Assigned task 1> Turn the data items, everything from the first line down to the line containing "Bulls Yatırım Araştırma ekibi olarak Astor", into a Markdown table with the columns Row and Line, skipping any blank lines.

Extract>
########

Hello and welcome to the Strip-Till Farmer podcast. Great to have you with us. I'm technology editor, Noah Newman. So on this edition, Strip-Till Hall of Famer, Bill Preller kicks off a three-part series exploring why strip-till is the ideal system for most soil types. In part one, Preller breaks down the agronomic benefits of strip-till, including the following six factors, residue management, soil tilth, plant food availability, seedbed conditions, seed placement accuracy, and crop protection. Without further ado, here's Bill.

Bill Preller :

Hello everyone. This is Bill Preller with AGuru Machinery. We're focused on strip-till and getting more awareness to strip-till and more understanding of why it's the best agronomic system, the best soil management system, the best crop growing system of anything that's available in most soil types. The title of this podcast is Why Strip-Till, and that's really the setup for this, which is strip-till is still a niche soil management practice in most of the Corn Belt and it's mainstream in the Western Corn Belt. In the Western Corn Belt, Nebraska, parts of Kansas, Colorado. It's very much mainstream and it's heavily due to water conservation, keeping residue on top and yet giving the benefits of tillage and yet somehow that hasn't reached the rest of the Corn Belt. Having said that, from my information strip-till is the growing soil management practice. Other tools, other practices have stabilized or even declining, speed discs for example, are declining now in the industry-wide. Still growing in some areas. Vertical tillage is stable, but strip-till is growing and you see that with a number of new entrants into the market, new manufacturers.

You see that with growing acres in previously heavy tillage areas such as Minnesota strip-till is growing. And you also see it in growth in formerly heavy no-till areas, whether that's Western Kentucky, Tennessee or Ohio or other areas with sensitive watersheds. Strip-till's growing for a number of reasons, all coming together all at the same time. In the watershed areas, NRCS, soil water conservation districts are clearly promoting it as a version of no-till and is approved no-till, simply because they're working very hard to get nutrients below the surface of the ground. We surface apply nutrients in a no-till system. Some of those nutrients wash off and they end up in groundwater or surface water. They end up in groundwater, they end up going into rivers, streams, lakes, et cetera, and doing damage.

In the conventional till areas with the current economic circumstances, people who were very intense tillage disc rippers and field cultivators or vertical tillage, et cetera. They're saying, "Wait a minute, how do I cut costs?" And the efficiencies of a strip-till system are really driving it. It's the economics. So you have environmental drivers in some areas certainly supported by government and non-government organization support. And then you also have just flat-out economics. But the driver is actually agronomics. Everything, anything that doesn't work for a farmer to grow a good crop, in the end doesn't work in spite of other forces. Crop farmers make their living growing a crop and we all know that, but sometimes we skip over it with the agenda of the day or a particular point of view trying to drive a particular approach to crop management. Well, crop farmers grow crops and that's how they make their living.

########

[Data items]
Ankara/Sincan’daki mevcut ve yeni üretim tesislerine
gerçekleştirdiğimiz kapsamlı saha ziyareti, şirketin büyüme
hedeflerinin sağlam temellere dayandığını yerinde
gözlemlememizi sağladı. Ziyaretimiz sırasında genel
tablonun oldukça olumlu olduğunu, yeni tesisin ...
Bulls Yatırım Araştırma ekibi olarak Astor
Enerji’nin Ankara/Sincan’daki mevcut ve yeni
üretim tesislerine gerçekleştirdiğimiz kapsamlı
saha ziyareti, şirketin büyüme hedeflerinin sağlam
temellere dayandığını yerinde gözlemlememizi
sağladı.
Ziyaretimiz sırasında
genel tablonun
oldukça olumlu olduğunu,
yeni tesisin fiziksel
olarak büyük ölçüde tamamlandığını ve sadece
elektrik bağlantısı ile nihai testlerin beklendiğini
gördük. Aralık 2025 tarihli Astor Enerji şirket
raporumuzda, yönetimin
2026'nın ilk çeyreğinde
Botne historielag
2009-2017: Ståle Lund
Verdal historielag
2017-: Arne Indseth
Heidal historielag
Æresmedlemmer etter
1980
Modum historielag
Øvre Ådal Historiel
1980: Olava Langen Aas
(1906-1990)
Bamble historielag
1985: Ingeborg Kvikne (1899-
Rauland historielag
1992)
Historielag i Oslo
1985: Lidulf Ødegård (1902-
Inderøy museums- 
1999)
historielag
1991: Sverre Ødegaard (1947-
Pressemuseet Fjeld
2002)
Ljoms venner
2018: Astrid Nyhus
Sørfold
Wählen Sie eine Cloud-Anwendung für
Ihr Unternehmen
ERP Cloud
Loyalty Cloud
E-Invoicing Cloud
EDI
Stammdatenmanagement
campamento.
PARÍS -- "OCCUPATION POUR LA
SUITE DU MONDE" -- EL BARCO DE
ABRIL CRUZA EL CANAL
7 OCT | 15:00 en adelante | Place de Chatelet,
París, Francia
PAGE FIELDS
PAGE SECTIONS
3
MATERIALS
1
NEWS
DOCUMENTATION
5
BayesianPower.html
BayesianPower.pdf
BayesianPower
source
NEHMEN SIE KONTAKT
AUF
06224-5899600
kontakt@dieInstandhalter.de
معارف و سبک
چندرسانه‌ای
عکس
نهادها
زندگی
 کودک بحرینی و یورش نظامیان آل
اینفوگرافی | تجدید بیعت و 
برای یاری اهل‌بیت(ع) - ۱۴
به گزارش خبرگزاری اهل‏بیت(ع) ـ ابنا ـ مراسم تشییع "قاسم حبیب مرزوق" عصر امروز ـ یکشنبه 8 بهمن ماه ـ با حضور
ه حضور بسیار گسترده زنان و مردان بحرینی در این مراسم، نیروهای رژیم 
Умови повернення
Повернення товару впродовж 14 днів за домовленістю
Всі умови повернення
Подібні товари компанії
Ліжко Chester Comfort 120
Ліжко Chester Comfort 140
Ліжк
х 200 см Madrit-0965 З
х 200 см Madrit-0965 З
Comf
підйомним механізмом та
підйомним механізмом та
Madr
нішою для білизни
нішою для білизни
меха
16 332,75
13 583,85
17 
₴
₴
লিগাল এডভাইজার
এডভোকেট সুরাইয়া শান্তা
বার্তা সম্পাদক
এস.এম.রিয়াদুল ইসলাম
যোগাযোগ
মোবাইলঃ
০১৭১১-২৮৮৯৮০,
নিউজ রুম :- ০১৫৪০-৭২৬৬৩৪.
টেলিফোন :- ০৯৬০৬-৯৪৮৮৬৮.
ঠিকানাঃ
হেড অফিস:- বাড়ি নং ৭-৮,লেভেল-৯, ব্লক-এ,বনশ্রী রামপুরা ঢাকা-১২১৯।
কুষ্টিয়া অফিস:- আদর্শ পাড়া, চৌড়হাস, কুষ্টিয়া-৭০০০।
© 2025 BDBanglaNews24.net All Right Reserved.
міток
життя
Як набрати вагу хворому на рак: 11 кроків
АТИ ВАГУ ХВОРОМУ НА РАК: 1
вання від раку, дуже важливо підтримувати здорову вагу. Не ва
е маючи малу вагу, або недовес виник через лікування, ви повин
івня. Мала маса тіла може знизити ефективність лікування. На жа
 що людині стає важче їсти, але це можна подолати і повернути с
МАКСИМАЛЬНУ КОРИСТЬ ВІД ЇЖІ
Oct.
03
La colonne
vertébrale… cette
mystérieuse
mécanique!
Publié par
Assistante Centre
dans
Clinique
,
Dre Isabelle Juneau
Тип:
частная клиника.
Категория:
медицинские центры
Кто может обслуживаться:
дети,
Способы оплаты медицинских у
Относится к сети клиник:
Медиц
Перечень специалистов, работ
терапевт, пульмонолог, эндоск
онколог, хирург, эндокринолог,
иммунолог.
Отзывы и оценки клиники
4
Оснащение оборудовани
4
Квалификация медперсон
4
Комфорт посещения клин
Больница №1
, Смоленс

########

Assigned task 2> Copy the strip-till podcast transcript from "Hello and welcome" down to "ado, here's Bill.", substituting "managing editor" for "technology editor".

Exercise response 1>
| Row | Line |
|---|---|
| 1 | Ankara/Sincan’daki mevcut ve yeni üretim tesislerine |
| 2 | gerçekleştirdiğimiz kapsamlı saha ziyareti, şirketin büyüme |
| 3 | hedeflerinin sağlam temellere dayandığını yerinde |
| 4 | gözlemlememizi sağladı. Ziyaretimiz sırasında genel |
| 5 | tablonun oldukça olumlu olduğunu, yeni tesisin ... |
| 6 | Bulls Yatırım Araştırma ekibi olarak Astor |

Exercise response 2>
Hello and welcome to the Strip-Till Farmer podcast. Great to have you with us. I'm managing editor, Noah Newman. So on this edition, Strip-Till Hall of Famer, Bill Preller kicks off a three-part series exploring why strip-till is the ideal system for most soil types. In part one, Preller breaks down the agronomic benefits of strip-till, including the following six factors, residue management, soil tilth, plant food availability, seedbed conditions, seed placement accuracy, and crop protection. Without further ado, here's Bill.